Went to the Endocrinologist today in Topeka. I had a list of complaints I have been experiencing including poor sleep, sweating (unusual for me), fatigue, mood swings, anxiousness, fluctuations in blood pressure, and constipation. She told me all of them are telling her that my thyroid levels are not under control. There is a new thyroid medication out for those of us that struggle to control our levels. The new stuff is more pure and is more easily absorbed. If my insurance will approve it, I am going to try it.
She told me this all was probably caused by the C-Diff that I had last year. It caused the flora in my gut to change and as a result can cause poor absorption. That kinda makes me upset that I have struggled this long before they decided to do something. I had notified her back in August last year when I first got C-Diff and asked if I needed to watch for anything. My levels have bounced from 0.3 to 6.5 since I had C-Diff. Not sure why she is just now connecting the dots. I have had my levels checked every 6 weeks and they just kept adjusting the dosage. I didn’t know there was another medication I could try.
She asked if I wanted a referral to go back to MD Anderson for another opinion. I asked her why would I do that? She said she didn’t think I needed to go but wanted to offer it as an option. If the new medication doesn’t bring things under control within six months then we decided that might be my next step.
I’m not 100% convinced that my problems are all connected to the C-Diff though. I haven’t been able to maintain my levels for longer than three months since this all started in 2017. They went up and down before the C-Diff too. I did learn that weight can impact my levels as the more I weigh the more medication I need – or at least that is the way it is supposed to work. I have lost 20 pounds over the last six months and my levels have gone up even though the dosage I have taken has increased. The higher dose should have brought my levels down.
My body needs to have an owner’s manual to explain why it acts differently than most. She was surprised to learn the new cholesterol medication didn’t work for me. She said she hadn’t heard of anyone else having that result. In her mind that too was related to the C-Diff and the way my body metabolizes medication.
I asked her if there was something we are missing but she seems to think it is just my body not absorbing the Synthroid medication as it should be. Hoping the new medication will be the answer. If not, I will have to go get a second opinion again.
I also asked if there was anything I could be doing to help myself. She said to maintain my weight at where I am now, continue to avoid flour and sugar, and to take the medication at the same time everyday and fast for 30 – 60 minutes afterwards. Other than that she said there really wasn’t anything else I can do.
She assured me that the symptoms I have been having are all related to the uncontrolled thyroid and that is why I have been feeling kinda crummy lately. Sure hope and trust this new medication will do the trick for me and things can level out.
I stopped and got a gallon of paint before I headed to Topeka this morning. When I came back through Emporia on the way home I stopped and got some groceries. I bought a watermelon for the girls. When we went down to give it to them they were showing signs of heat stress. I set up the sprinkler and Jim threw the watermelon into their coop. Within an hour they had mostly stopped showing heat stress signs.

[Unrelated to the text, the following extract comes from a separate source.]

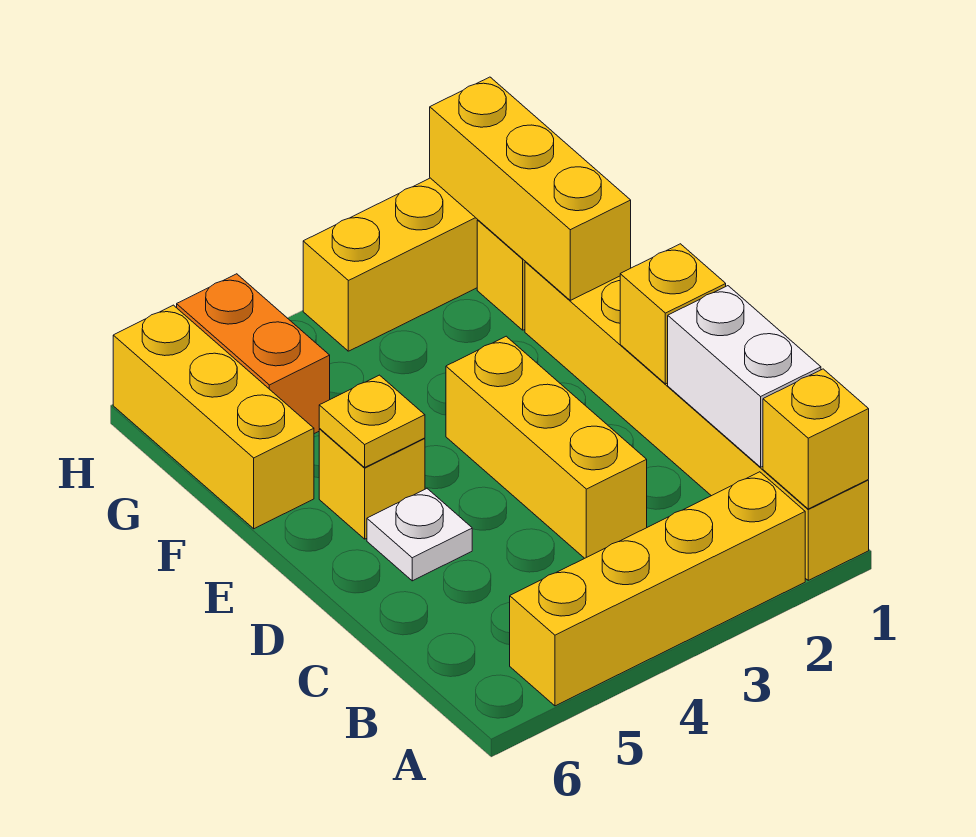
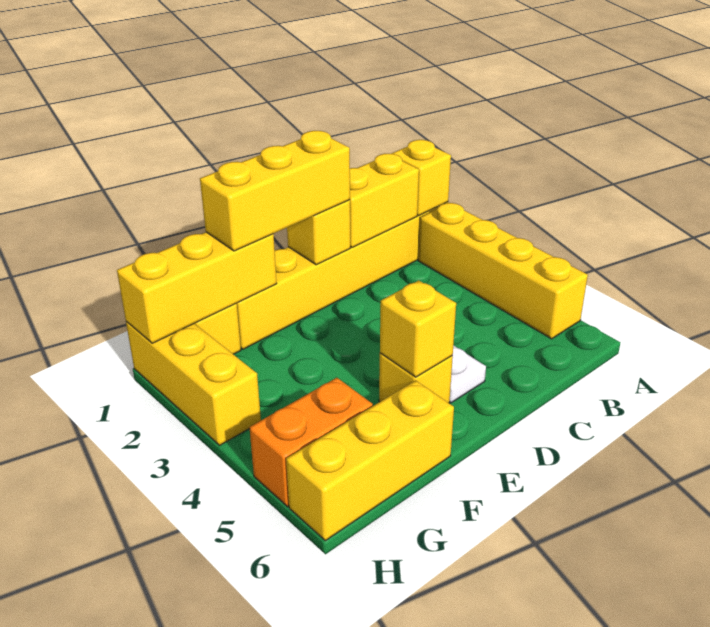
white 1x2 brick [668,286,821,467] -> yellow 1x2 brick [350,154,419,247]
yellow 1x3 brick [446,336,647,558] -> yellow 1x3 brick moved to [200,131,350,251]
yellow 1x1 plate [319,375,425,467] -> yellow 1x1 brick [380,280,456,377]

Jim is still here. He decided not to go to Stillwater this week. He is in the middle of fixing the girls some shade and wants to finish that project for them. The shade he has put up is really helping to keep their coop cooler already. He is putting up some supports of some sort this afternoon and will put shingles over it tomorrow.
Tomorrow I am going to take the grandkids swimming. I told them they could each take a friend along. They are going to swim for two hours then I will take them to get a treat and take their friends home. Then the kids can either come out to my house for a bit or I can take them home. I invited Jim to go with us but he doesn’t like to swim so I think he is going to pass. Not sure swimming is my favorite thing to do but I will enjoy spending time with the grandkids. I’m not sure if we are going to the Emporia pool or to Cottonwood Falls. I’ll see which the kiddos would prefer.
I haven’t gotten any painting done today yet. I might be able to go down this evening when it cools down a bit and paint. I am really struggling in this heat and don’t want to make myself sick by being out in it. I worry about Jim working in it. He has been fairly good about coming up to the house and taking cool down breaks every two hours or so. It is dangerously hot out today again.
Next week it is to cool down so that may be the week I finally get to the rental house and get some painting done. Dang, I am tired of that project and need it done! I can’t paint in the evenings as the renter is there and I haven’t made it in the early morning times this week. I guess it waits for me and will get done when it gets done.
We don’t have any plans this weekend. I had thought Jim would be gone and hadn’t planned anything except for painting. I’m sure he will continue to work on the chicken coop and hopefully I will get back to painting this weekend. Someone please remind me there is life beyond painting!
The grandkids want chocolate chip cookies this week. I will bake them after sunset tonight. I hate to turn the oven on during the heat of the day. The A/C is struggling to keep up as it is.
Grateful Jim is staying home this week, grateful for my Endocrinologist and her care and concern, and grateful the grandkids agreed to hang with grandma tomorrow afternoon.